唐玫接过那一个小盒子,便也道了一声谢,神情却是有些恍惚。

“你怎么了?”洛千秋皱眉道:“若是有什么事大可与师尊说说,何必如此憋在心里?若是生病了,我还得替你求医问药,实在不太方便。”

说完此话,洛千秋却才是发觉自己有些明知故问,能在这时令唐玫茶饭不思的,除了先前的那个泠寒月,还能有谁?

“师尊,没什么,”唐玫这么说着,却是有些犹豫,只是在洛千秋忍不住要再次追问时,她开了口:“我就是在想,师尊对我和阙师兄都那么好,就连新来的南宫师兄,都送了他许多法宝,为何先前的寒月师兄,您却……”

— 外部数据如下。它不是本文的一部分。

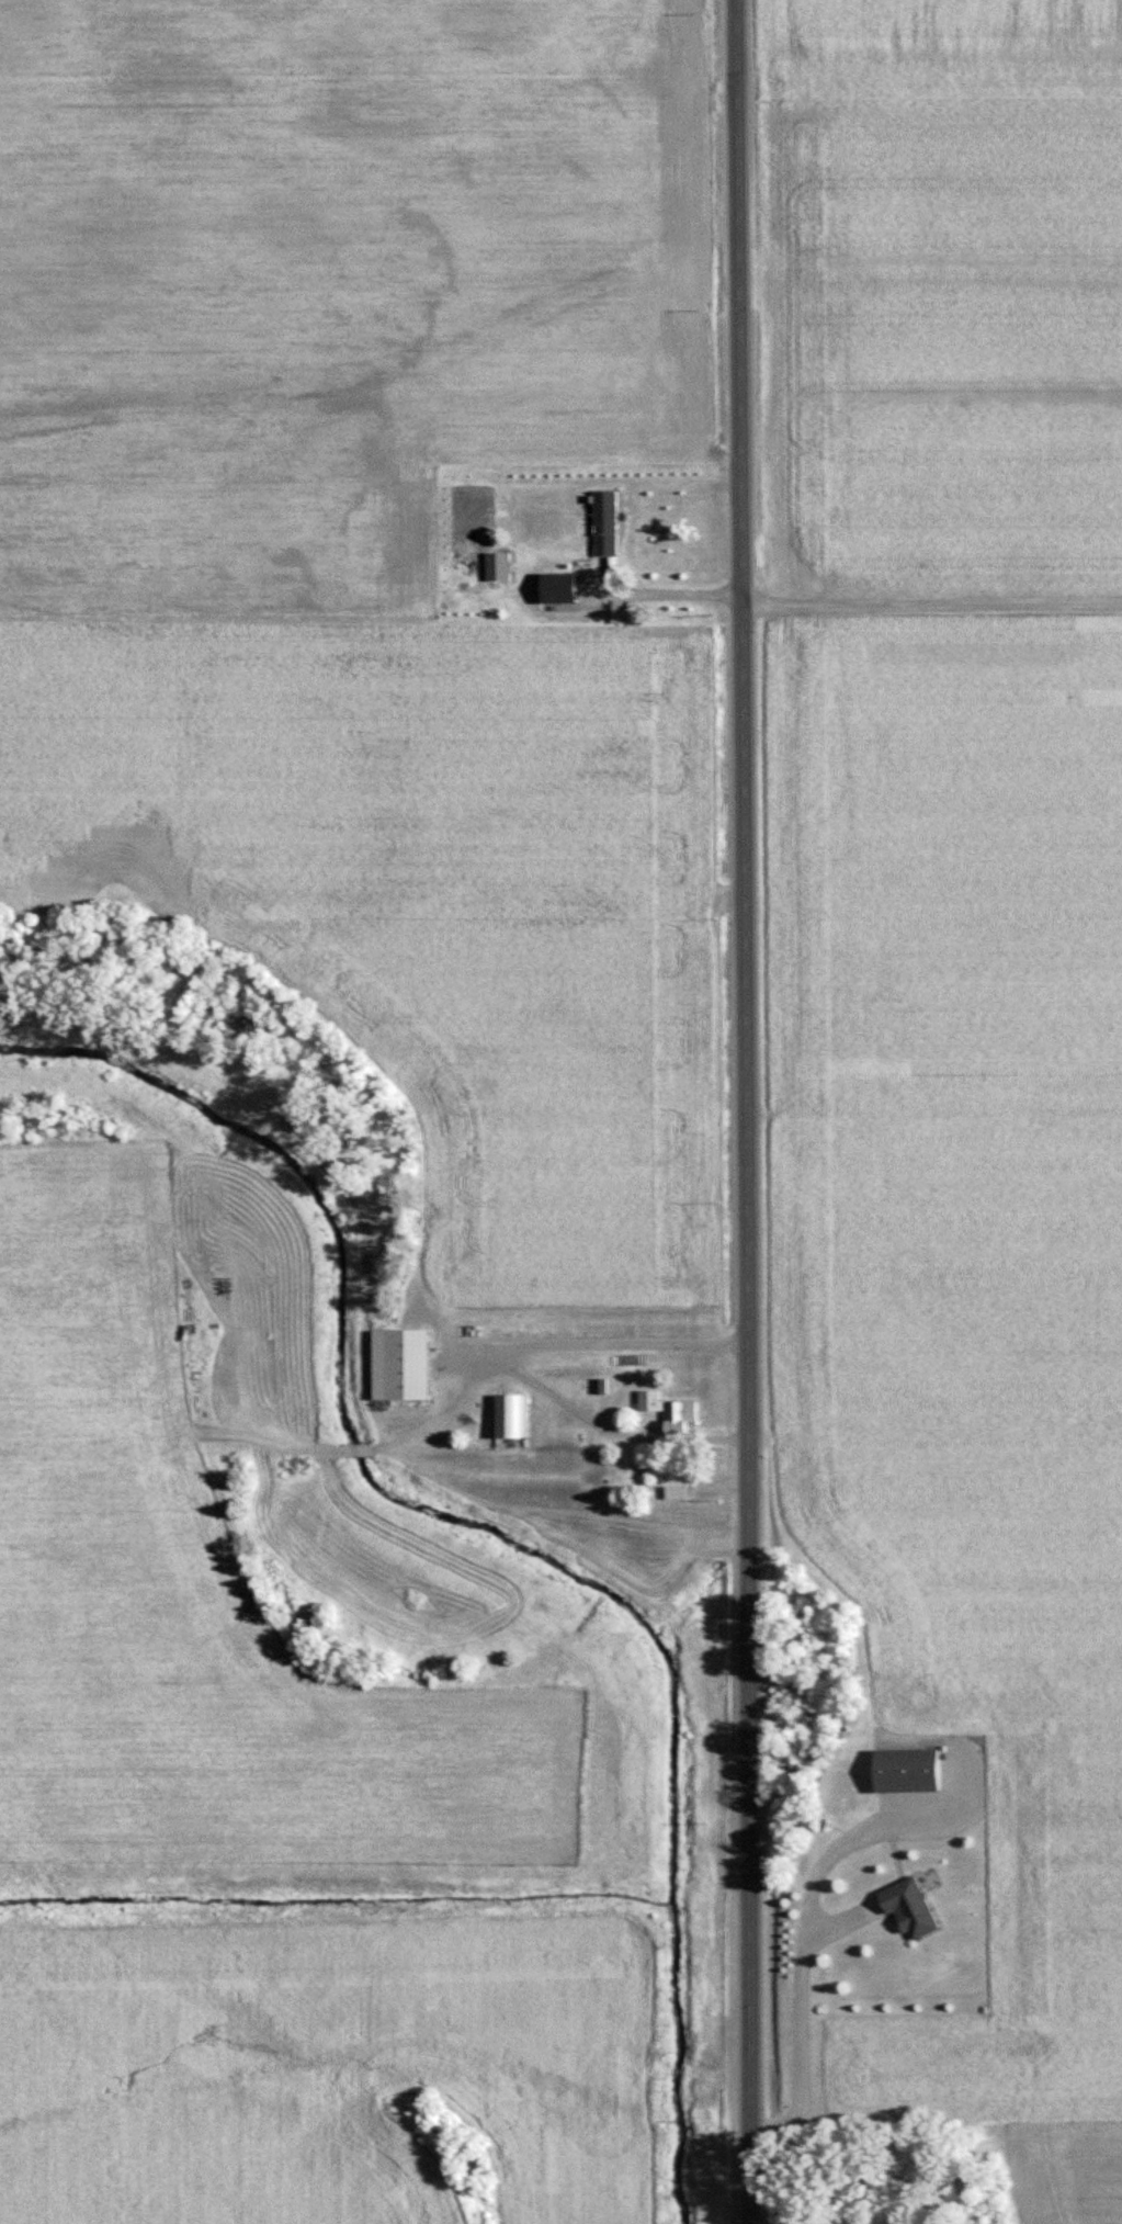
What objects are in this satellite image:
building: (569, 591)
road: (671, 593)
road: (747, 1111)
building: (401, 1364)
road: (504, 1366)
building: (665, 1411)
building: (511, 1415)
building: (677, 1491)
building: (906, 1770)
building: (909, 1907)
road: (792, 1941)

话音戛然而止,却也是一种艺术,但洛千秋只是默默地看着她,接着道:

“师尊对你们好,是因为你们都把师尊当做亲人来看待,可师尊根本没几个亲人,所以师尊我,也会好好对待你们。”

“那为何师尊您,偏偏对寒月师兄,就如此对待?莫非,他对您就有哪里不好么?”

“我对他的,刻意么?”洛千秋笑了笑,却是对此避而不谈,转而问道:“你还记得,师尊是怎么捡到你的吗?”

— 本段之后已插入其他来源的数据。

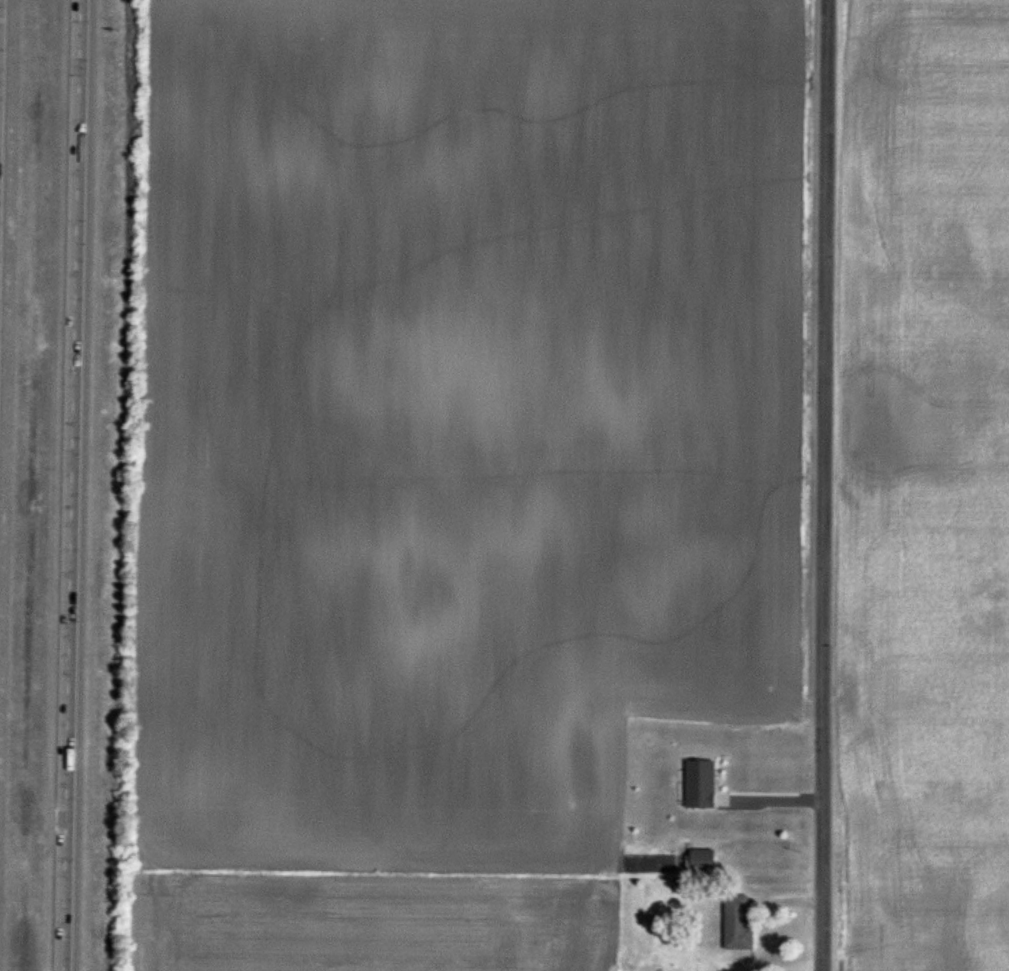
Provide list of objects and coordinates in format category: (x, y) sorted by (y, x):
road: (73, 485)
road: (824, 485)
building: (701, 785)
building: (703, 860)
building: (739, 925)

“我……”唐玫想了想,却只是简单答道:“那一年,山中的村子遭了大火,我跟亲人都走散了……”

“后面的事,你就都忘了,只是不知道在林子里走了究竟多久,才被师尊我捡到,并收养为徒,对么?”

唐玫点了点头,洛千秋却心疼地摸了摸她的头发,感叹着那些陈年旧事。

多么可爱的一只小狐狸,只是皮毛都被那一场大火烧了个焦糊,只是在山中流浪了不知道多少年,却误打误撞进了蜀山,被后来的洛千秋所捡到,又刻意封印了那些痛苦无比的记忆。

直到如今,她甚至以为自己真的是一个——人族。

造化弄人,却只是,命中注定。

“小玫,听师尊一句话——别对不在乎你的人好,也别伤害那些对你好的人,”洛千秋悠悠道:“只可惜,你在他的眼中,也只是件会吐出法宝的好器具罢了。”

唐玫听不懂洛千秋的话,却知道她似乎意有所指。

“也罢,你且就先回去,如若想不明白,要么多想,要么不想,”洛千秋拍了拍她的肩膀,道:“事由天定,只在人为,与其反复究竟过去的事,倒不如想想接下来的路,该如何去走——只有这个,才是你真正能决定的事情。”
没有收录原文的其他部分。